僕はこの競技の素晴らしさを分かりはじめたばかりだった。だけどこの先にはもっと光輝くものがあると分かっていた。見知らぬ田舎道をくぐり抜ける道を見つける事はひとつの芸術だ。例えその道を通るのが世界で僕一人だとしても。この競技に出会ってはじめて、僕の心の奥底の、本能としての<競争心>は完全に満たされた。そして僕の心と体はまだ未完成だった。契約の最終週に、僕は自分の部屋にローラー台を持ち込み、自転車のハンドルに即席のテーブルをこしらえて、トレーニングをしながら勉強出来るようにした。僕はそれまで、とてもたくさんの場所を訪れ、ユニークで心に残る経験をした。ロードレースがあったから、バハマの珊瑚礁やカリフォルニアのレッドウッド公園を体験する事が出来たんだ。
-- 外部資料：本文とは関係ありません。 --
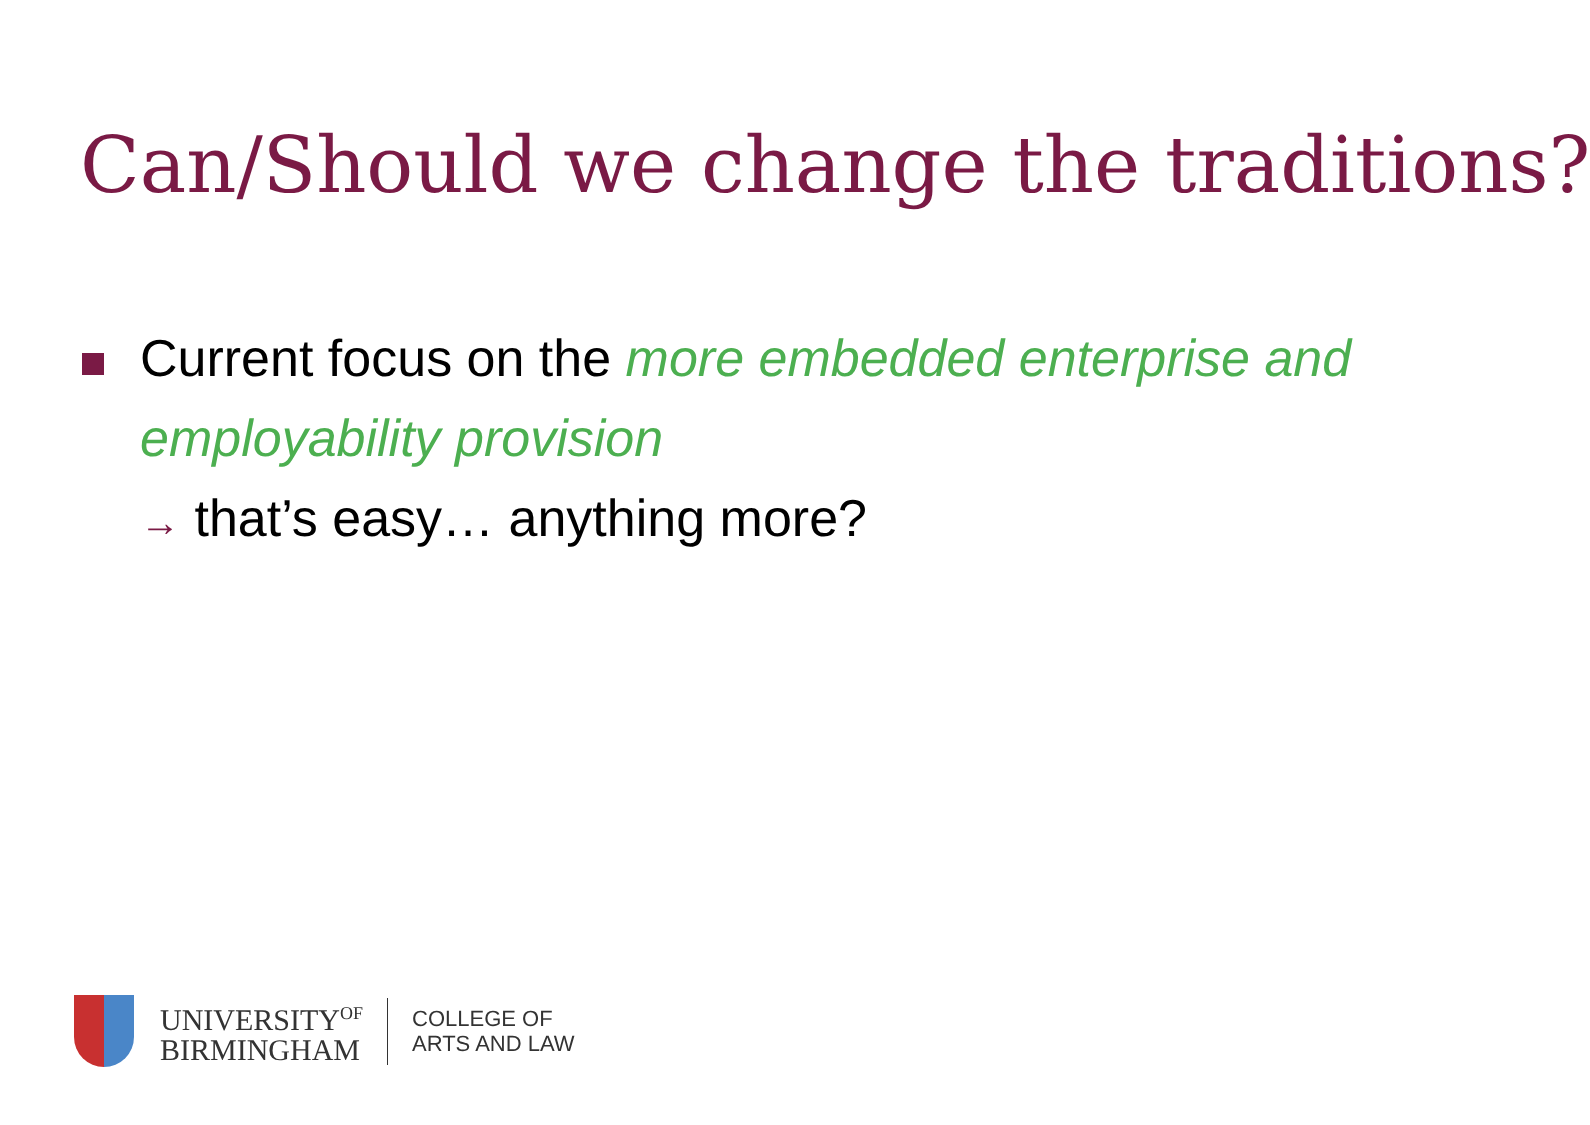Can/Should we change the traditions?
Current focus on the more embedded enterprise and employability provision
→ that’s easy… anything more?
UNIVERSITY<sup>OF</sup>
BIRMINGHAM
COLLEGE OF
ARTS AND LAW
もし僕が尻尾を巻いて普通の学生フィルに戻ったら、僕のこれからの人生でどれだけの素晴らしい場所や出会いを逃す事だろう?
<<もちろん!自転車はぼくの人生を賭けるだけの価値があるんだ!>>
僕はしばらくアマチュアとしてしか走れないかもしれない。だけど僕は絶対に再びプロに戻ると決心した。そしてより厳しいレベルのレースで自分を鍛えるんだ。風の噂でヨーロッパでのドーピングの現状を聞いていた。だけど僕はそんなものの助けなしに自分の夢を達成しなければ意味がないと分かっていた。もしかしたら、僕はドーパー達のように檜舞台のレースで勝利する事は出来ないかもしれない。だけど、空に向かって自信を持って手を上げられる勝利でなければ、その勝利になんの価値があるだろう?僕は自分を信じてくれる人達をがっかりさせる事だけはしたくない。その時の僕は、プロの世界では実際にどれほどのドーピング禍がはびこっていて、まもなく巨大なスキャンダルの波が、この競技を存亡の危機に陥れるという事をまだ知らなかった。
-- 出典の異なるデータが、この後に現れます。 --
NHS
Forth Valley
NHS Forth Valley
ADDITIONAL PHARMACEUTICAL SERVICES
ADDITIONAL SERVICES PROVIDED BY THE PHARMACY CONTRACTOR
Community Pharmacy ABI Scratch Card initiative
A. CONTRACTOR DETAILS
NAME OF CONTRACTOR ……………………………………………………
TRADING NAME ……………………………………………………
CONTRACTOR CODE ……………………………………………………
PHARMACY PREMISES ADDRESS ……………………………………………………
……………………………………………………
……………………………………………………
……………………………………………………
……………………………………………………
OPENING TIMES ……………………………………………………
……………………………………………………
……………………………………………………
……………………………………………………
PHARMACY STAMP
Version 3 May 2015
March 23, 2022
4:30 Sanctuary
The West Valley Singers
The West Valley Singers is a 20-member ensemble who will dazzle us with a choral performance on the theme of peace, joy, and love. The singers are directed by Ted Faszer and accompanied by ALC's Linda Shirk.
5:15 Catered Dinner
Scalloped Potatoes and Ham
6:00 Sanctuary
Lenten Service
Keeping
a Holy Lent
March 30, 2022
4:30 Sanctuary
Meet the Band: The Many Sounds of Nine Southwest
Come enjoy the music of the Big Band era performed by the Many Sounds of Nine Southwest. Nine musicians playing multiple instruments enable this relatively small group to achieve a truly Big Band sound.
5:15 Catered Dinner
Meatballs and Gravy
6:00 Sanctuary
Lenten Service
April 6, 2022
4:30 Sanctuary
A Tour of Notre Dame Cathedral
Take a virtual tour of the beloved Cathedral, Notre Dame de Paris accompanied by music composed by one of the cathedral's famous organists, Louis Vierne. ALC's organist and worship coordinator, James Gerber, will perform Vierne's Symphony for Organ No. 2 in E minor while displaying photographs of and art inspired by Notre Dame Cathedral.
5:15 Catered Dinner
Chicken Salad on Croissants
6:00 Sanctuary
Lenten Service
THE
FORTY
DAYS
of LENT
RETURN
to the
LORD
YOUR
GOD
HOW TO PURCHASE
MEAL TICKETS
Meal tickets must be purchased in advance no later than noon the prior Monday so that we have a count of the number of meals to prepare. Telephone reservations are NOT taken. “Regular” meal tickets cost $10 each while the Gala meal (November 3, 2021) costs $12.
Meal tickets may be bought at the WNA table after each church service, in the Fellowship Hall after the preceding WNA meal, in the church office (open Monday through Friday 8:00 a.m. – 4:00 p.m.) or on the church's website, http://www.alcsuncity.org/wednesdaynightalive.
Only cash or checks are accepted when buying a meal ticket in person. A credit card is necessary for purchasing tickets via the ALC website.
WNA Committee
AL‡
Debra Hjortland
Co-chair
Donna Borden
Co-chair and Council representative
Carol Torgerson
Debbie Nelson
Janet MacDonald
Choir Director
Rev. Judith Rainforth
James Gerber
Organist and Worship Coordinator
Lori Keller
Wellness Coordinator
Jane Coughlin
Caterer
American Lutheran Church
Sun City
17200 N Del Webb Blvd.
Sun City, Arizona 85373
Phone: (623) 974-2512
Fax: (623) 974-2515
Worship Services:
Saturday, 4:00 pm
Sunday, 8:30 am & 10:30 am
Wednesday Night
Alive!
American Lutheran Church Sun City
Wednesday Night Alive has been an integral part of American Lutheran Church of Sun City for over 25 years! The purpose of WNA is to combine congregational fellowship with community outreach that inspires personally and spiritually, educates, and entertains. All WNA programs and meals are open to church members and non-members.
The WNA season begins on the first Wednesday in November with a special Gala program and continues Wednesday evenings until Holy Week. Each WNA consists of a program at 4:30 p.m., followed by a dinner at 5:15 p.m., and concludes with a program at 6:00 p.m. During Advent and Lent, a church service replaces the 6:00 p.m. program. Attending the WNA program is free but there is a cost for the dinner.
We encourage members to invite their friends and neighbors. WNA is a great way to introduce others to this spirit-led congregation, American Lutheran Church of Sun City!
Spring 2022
僕が自分の目標を決めた時、僕はどれだけ多くの才能溢れる人達がロードレースの世界で身を立てようと藻搔き、そして消えていったかを知っていた。さらに、彼らは幼い事からの英才教育を受けていたのに、僕はただのデブの高校生からの周回遅れの出発だ。いったいどうやって、それだけの人達が成し遂げられなかった夢を僕は実現出来るだろう?答えはシンプル。周りの誰よりも努力するんだ。僕は彼らよりもっと集中し、自分の全てを捧げ、そして誰よりも自分に厳しくしなければならない。計画はなお漠然として道は遙かに遠い。でも僕は出来ると信じていた。
今振り替えると、その当時の僕の頬を引っぱたきたくなるけどね。